The owner and chef of Thai Bistro, Lada Sripinyo, moved from Thailand to the U.S. in 1968 and – at the urging of a friend – opened the restaurant in 1994. “I said, ‘Sure, why not?'” explains Sripinyo. The eatery quickly drew notice and a devoted following in the area. “We opened in February 1994, and by April, we were very popular,” she recalls.
For a Crumbs first, the digital-shy Sripinyo passed along a handwritten recipe for her Thai BBQ Ribs. We’re passing it along to Crumbs readers. Enjoy!
What three ingredients do you always keep stocked in your pantry?

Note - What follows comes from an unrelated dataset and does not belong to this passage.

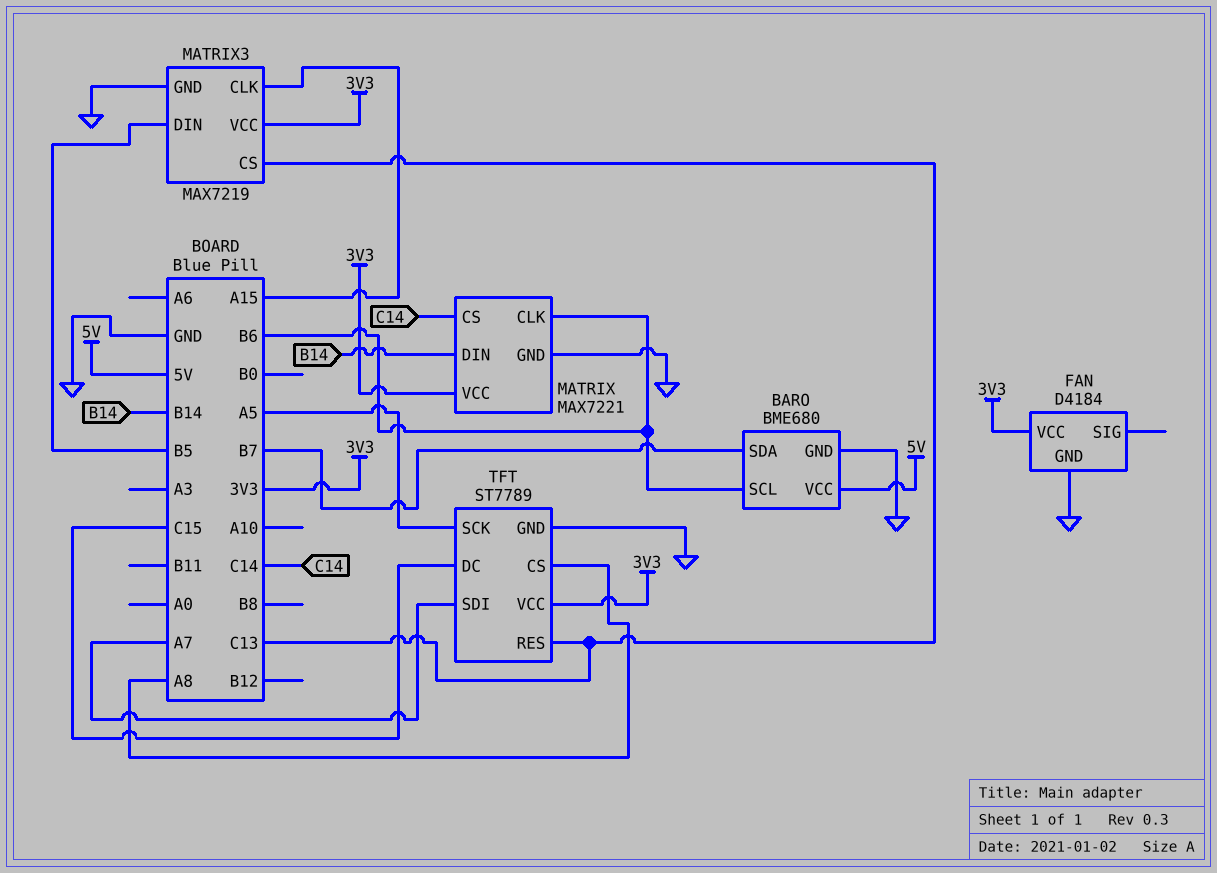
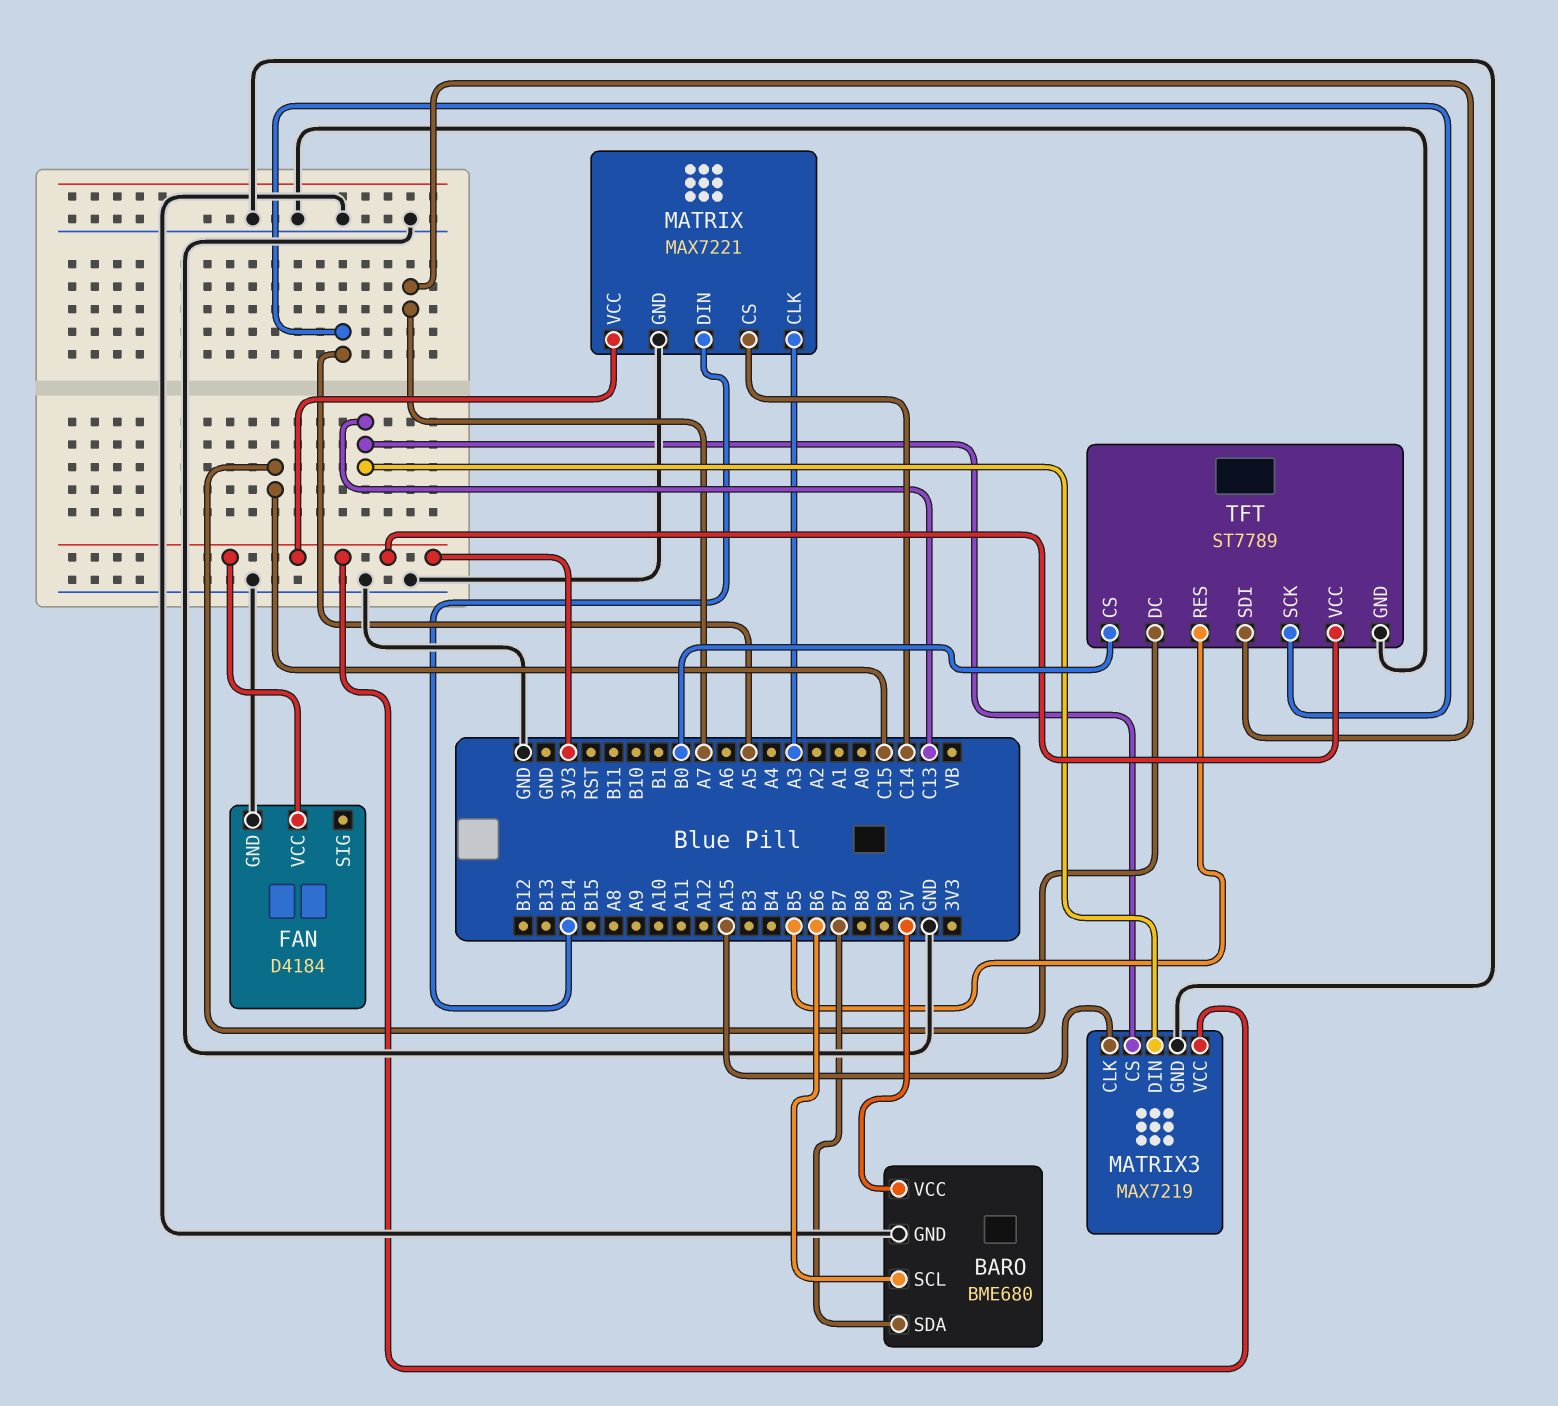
MATRIX pin CLK: B6 -> A3
MATRIX3 pin DIN: B5 -> C13
TFT pin CS: A8 -> B0
TFT pin RES: C13 -> B5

Chile – red chile, onion, garlic.
Your favorite meal to make or serve?
My favorite is ga poa guy because it’s a little spicy and it tastes really good. It’s very popular here at the restaurant.
We all have a favorite indulgence; for a foodie like you it must be something spectacular?
Dark chocolate. Not in ice cream. Either in a bar or a box, I just like dark chocolate.
What’s one of your worst cooking mistakes?
I don’t know. Maybe once when I made a stir-fry and I put too much salt in it and it was way too salty. I didn’t even let people try it. I tried it and then just threw it out.
There are so many great Michigan-made food products, what is your pick?
What do you suggest for first-timers to Thai Bistro? What menu item should they make sure to try?
If they like noodles, then the Pad Thai – it’s a little sweet and it’s very popular here. You can choose whether you want it mild or spicy. If you like something with rice than the ga poa guy is very good and spicy. It comes with chicken, Thai basil, red pepper. The eggplant stir-fry with shrimp is very good, too.